1/3 cup Chickpeas (approx. 54g)

2/3 cup Shelled Edamame (approx. 104g)

1/3 cup Cooked Quinoa (approx. 74g)

1/2 medium Red Bell Pepper

1/4 medium Red Onion

1 clove Garlic

1 teaspoon Fresh Ginger

Sesame Oil Cooking Spray

PREPARATION

  • 1

    Press the tempeh lightly to remove excess moisture and cut it into bite-sized cubes.

  • 2

    Rinse and drain the chickpeas if using canned. Lightly mash a few to create a varied texture.

  • 3

    Prepare the edamame by ensuring they are thawed if frozen.

  • 4

    Dice the red bell pepper and slice the red onion thinly. Mince the garlic and grate the fresh ginger.

  • 5

    In a large non-stick pan, heat using a light spray of sesame oil. Add the garlic and ginger, stirring for about 30 seconds until fragrant.

  • 6

    Add the tempeh cubes to the pan and sauté for 3-4 minutes until they begin to brown slightly.

  • 7

    Mix in the chickpeas, edamame, red bell pepper, and red onion.
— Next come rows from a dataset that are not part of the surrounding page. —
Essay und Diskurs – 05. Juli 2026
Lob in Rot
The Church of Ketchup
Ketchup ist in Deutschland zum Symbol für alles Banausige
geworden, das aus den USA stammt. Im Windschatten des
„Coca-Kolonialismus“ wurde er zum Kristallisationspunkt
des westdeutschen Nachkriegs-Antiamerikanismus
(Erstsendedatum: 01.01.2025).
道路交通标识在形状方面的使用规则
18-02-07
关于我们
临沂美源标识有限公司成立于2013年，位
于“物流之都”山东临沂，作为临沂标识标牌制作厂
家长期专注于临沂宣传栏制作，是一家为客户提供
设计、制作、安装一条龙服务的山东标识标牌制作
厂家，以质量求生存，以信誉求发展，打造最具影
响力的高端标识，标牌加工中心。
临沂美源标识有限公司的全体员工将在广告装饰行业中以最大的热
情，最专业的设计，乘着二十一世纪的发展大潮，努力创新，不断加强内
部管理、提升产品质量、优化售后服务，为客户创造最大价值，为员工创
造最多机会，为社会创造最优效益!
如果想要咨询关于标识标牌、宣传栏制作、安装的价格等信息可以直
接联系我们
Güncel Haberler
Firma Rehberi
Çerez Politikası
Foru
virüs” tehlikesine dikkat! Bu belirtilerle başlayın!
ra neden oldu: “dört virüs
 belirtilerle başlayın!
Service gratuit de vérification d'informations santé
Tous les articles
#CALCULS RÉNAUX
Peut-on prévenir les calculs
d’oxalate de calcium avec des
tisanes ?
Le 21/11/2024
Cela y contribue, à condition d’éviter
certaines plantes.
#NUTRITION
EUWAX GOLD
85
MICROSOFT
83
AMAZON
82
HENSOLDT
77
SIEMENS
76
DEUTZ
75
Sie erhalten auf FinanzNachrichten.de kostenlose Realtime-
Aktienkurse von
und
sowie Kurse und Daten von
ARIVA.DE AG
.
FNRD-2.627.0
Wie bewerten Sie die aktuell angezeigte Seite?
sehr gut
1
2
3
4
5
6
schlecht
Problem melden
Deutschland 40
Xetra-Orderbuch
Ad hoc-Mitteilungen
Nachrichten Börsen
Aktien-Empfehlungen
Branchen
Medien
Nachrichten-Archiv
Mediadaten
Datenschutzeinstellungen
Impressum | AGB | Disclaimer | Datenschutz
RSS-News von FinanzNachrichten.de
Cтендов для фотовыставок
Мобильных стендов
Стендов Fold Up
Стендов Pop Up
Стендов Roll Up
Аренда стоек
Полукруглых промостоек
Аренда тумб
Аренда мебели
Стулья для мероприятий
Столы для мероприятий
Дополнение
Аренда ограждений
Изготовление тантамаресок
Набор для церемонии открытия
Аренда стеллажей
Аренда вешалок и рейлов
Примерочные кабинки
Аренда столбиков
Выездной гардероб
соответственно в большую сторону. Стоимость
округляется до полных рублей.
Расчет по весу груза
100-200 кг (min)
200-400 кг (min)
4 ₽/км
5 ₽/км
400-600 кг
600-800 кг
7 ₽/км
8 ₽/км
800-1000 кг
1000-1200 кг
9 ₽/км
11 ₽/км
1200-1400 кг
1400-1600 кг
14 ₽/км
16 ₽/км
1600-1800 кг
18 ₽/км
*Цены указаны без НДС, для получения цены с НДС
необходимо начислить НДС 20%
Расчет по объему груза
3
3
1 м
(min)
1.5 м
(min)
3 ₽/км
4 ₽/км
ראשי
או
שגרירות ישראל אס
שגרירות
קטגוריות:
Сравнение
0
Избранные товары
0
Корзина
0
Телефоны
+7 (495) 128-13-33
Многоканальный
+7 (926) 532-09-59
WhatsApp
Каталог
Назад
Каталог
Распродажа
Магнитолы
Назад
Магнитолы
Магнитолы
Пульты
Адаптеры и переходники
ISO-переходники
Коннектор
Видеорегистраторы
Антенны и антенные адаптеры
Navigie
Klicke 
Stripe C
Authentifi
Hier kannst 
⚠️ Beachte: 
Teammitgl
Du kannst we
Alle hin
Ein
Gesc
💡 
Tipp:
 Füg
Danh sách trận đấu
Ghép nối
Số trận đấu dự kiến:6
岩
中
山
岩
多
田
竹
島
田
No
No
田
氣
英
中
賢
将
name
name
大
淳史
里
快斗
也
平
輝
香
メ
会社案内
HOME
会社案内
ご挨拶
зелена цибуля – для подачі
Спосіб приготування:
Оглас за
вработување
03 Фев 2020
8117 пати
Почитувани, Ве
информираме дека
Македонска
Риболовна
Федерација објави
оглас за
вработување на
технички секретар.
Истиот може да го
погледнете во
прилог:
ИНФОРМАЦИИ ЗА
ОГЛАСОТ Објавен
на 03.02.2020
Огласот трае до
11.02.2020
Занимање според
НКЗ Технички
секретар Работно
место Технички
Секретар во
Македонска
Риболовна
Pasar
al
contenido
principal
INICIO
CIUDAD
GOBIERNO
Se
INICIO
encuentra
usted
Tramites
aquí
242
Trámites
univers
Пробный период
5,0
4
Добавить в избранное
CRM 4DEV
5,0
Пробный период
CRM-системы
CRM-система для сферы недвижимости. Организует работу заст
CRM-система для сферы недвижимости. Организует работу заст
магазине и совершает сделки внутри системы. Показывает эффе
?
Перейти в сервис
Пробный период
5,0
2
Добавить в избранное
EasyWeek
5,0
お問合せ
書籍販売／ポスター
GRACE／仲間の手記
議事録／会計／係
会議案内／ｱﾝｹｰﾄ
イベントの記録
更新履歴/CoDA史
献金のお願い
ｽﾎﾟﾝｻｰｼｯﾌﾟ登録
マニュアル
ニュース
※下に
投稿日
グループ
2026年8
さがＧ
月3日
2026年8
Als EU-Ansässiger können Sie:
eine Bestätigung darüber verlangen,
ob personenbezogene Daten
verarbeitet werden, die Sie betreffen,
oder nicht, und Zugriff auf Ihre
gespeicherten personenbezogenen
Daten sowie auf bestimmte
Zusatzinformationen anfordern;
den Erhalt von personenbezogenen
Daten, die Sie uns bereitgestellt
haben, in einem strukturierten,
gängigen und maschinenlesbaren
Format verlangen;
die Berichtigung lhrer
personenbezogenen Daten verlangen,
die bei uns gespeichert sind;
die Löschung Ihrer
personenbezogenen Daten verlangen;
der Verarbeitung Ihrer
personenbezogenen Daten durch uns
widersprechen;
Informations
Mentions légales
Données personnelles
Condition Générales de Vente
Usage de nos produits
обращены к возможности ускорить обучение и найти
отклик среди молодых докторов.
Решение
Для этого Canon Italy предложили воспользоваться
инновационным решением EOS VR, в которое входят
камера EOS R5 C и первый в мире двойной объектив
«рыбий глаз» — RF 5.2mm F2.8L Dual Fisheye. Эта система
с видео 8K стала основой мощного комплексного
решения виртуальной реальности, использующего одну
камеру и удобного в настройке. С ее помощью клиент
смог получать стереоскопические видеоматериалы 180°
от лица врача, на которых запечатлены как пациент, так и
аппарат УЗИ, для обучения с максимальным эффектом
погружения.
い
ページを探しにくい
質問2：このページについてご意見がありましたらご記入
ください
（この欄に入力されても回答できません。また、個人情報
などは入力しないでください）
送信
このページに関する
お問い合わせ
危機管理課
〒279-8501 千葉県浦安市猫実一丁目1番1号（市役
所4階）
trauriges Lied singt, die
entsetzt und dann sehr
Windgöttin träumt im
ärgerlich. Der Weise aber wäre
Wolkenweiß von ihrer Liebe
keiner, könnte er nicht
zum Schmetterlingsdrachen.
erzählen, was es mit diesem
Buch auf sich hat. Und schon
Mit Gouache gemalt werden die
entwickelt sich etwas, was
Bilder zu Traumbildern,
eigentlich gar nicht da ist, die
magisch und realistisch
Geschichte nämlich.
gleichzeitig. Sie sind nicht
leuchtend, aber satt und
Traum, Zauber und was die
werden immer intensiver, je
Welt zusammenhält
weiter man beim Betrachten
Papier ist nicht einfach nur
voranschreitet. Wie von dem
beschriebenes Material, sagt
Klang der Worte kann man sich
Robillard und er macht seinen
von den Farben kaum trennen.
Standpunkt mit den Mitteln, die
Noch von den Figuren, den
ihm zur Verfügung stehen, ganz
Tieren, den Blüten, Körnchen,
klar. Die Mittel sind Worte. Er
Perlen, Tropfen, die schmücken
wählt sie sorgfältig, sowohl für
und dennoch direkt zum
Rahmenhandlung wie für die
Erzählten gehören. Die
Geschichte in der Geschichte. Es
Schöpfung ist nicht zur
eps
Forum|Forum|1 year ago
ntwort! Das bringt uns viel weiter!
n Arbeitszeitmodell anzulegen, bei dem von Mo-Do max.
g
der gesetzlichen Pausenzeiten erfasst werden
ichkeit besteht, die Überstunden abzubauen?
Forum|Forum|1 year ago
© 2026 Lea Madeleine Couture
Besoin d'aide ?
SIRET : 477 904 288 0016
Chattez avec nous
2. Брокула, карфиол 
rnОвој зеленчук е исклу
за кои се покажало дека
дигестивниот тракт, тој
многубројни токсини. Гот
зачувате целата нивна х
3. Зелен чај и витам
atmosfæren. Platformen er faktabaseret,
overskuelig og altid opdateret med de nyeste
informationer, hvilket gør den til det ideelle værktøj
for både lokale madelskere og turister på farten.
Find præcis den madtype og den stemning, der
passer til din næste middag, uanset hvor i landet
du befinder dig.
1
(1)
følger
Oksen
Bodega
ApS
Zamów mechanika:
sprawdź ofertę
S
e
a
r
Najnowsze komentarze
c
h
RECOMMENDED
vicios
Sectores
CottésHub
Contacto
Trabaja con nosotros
Stir-fry for an additional 4-5 minutes until the vegetables are tender-crisp.

  • 8

    Gently fold in the cooked quinoa, ensuring even distribution throughout the stir-fry. Warm through for 1-2 minutes.

  • 9

    Season with salt, pepper, or your preferred low-sodium seasoning to taste, and serve warm.